Aquel primer plano desde la cubierta de un buque escuela de la marina mercante, con el montón de pertenencias de los pasajeros rescatadas del Atlántico, debía de ser obra de Wharton. Después de las inundaciones, tornados, terremotos, catástrofes ferroviarias, tiroteos en centros escolares y otras masacres, Wharton siempre elegía las tomas de prendas de vestir y, sobre todo, los zapatos. Y, por supuesto, allí estaban los juguetes infantiles; las muñecas desmembradas y los ositos de peluche empapados figuraban entre los artículos favoritos de Wharton al informar de un desastre.

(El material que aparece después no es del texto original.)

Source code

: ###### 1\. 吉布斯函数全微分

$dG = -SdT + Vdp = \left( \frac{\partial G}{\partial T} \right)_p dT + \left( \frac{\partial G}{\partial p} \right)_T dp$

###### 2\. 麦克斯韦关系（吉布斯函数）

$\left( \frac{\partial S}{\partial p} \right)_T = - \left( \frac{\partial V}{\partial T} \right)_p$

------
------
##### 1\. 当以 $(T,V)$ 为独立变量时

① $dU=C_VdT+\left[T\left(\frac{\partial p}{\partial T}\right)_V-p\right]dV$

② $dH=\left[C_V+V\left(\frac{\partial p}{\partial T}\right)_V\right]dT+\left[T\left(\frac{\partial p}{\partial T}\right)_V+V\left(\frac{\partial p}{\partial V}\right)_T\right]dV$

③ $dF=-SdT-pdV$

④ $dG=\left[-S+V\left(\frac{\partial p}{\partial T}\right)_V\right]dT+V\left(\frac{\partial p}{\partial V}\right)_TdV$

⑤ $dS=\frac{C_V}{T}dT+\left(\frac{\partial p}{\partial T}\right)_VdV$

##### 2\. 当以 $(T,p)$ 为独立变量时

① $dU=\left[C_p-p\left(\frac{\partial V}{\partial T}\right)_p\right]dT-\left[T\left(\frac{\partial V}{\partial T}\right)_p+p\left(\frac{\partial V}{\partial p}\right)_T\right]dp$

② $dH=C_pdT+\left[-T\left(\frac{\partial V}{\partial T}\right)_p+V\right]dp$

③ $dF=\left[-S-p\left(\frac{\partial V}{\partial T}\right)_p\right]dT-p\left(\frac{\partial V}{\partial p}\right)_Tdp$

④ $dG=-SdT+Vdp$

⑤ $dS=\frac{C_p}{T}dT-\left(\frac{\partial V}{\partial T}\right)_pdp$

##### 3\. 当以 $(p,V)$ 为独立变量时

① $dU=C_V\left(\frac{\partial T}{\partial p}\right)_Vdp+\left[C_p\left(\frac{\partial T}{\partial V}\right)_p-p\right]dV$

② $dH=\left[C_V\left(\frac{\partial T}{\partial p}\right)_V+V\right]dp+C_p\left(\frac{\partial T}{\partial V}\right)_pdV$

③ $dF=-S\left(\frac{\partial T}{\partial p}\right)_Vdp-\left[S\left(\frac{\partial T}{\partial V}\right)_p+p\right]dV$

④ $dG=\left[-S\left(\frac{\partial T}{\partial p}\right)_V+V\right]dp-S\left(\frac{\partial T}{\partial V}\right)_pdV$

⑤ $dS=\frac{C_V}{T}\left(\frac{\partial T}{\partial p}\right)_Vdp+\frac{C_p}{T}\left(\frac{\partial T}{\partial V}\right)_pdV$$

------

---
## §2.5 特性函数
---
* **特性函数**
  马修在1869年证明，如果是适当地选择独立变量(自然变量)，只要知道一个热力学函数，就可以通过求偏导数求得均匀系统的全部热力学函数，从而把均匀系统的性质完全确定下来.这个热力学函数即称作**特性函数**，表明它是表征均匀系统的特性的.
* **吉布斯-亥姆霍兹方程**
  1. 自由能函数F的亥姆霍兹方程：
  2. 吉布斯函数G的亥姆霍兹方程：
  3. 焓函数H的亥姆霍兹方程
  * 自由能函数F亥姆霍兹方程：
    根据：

Por suerte para la cadena de noticias, el primer barco que llegó al lugar del accidente fue un buque escuela de la marina mercante con diecisiete cadetes a bordo. Estos jóvenes novicios en el mar eran muy apropiados desde el ángulo del interés humano, y tenían más o menos la edad de los universitarios de cursos superiores. Estaban en medio de la mancha cada vez más extensa de combustible del reactor, con los fragmentos del aparato más el equipaje y los restos de los pasajeros meciéndose en la oleosa superficie que los rodeaba. Provistos de guantes, iban sacando objetos del mar. Como decía Sabina, sus expresiones «no tenían precio».

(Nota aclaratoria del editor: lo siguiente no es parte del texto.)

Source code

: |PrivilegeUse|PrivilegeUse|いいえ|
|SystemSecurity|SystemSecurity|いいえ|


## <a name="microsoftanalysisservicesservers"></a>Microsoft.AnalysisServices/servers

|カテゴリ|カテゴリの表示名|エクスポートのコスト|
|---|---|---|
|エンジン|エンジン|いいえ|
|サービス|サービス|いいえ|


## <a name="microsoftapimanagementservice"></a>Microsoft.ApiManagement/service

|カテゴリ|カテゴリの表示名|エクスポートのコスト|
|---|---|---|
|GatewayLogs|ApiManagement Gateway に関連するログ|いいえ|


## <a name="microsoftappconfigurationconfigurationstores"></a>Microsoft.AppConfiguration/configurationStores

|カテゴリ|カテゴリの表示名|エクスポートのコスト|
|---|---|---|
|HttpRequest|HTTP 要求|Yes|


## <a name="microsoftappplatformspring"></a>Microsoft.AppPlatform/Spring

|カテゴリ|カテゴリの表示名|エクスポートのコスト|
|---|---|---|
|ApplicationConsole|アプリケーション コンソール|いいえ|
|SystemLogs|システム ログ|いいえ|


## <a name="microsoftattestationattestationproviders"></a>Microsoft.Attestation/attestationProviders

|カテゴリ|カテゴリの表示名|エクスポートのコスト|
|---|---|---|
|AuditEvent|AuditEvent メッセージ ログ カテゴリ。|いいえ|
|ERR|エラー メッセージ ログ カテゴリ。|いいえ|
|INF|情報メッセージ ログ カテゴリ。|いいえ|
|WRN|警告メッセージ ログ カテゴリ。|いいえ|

Mary sacaba el máximo partido de las imágenes.
– Los grandes interrogantes aún no tienen respuesta -dijo Mary en tono resuelto.
Llevaba un traje que Patrick nunca le había visto hasta entonces, de color azul marino. La chaqueta tenía una abertura estratégica, y los dos botones superiores de la blusa azul claro, muy parecida a una camisa de hombre, aunque más sedosa, también estaban desabrochados. Wallingford supuso que en lo sucesivo ése iba a ser su distintivo estilo de vestir.
– ¿Ha sido el accidente del avión egipcio un acto de terrorismo, un fallo mecánico o un error del piloto? -preguntó enfáticamente Mary.
Patrick pensó que él habría invertido el orden: era evidente que «un acto de terrorismo» debía ir en último lugar. En la última toma, la cámara no enfocaba a Mary sino a los familiares de las víctimas que estaban en el vestíbulo del Ramada Plaza. El profesional que la manejaba iba seleccionando grupos mientras la voz de Mary Shanahan concluía: «Son muchas las personas que quieren saber lo ocurrido». En conjunto, las cifras de audiencia serían buenas. Wallingford sabía que Wharton estaría satisfecho, aunque no supiera manifestar su satisfacción.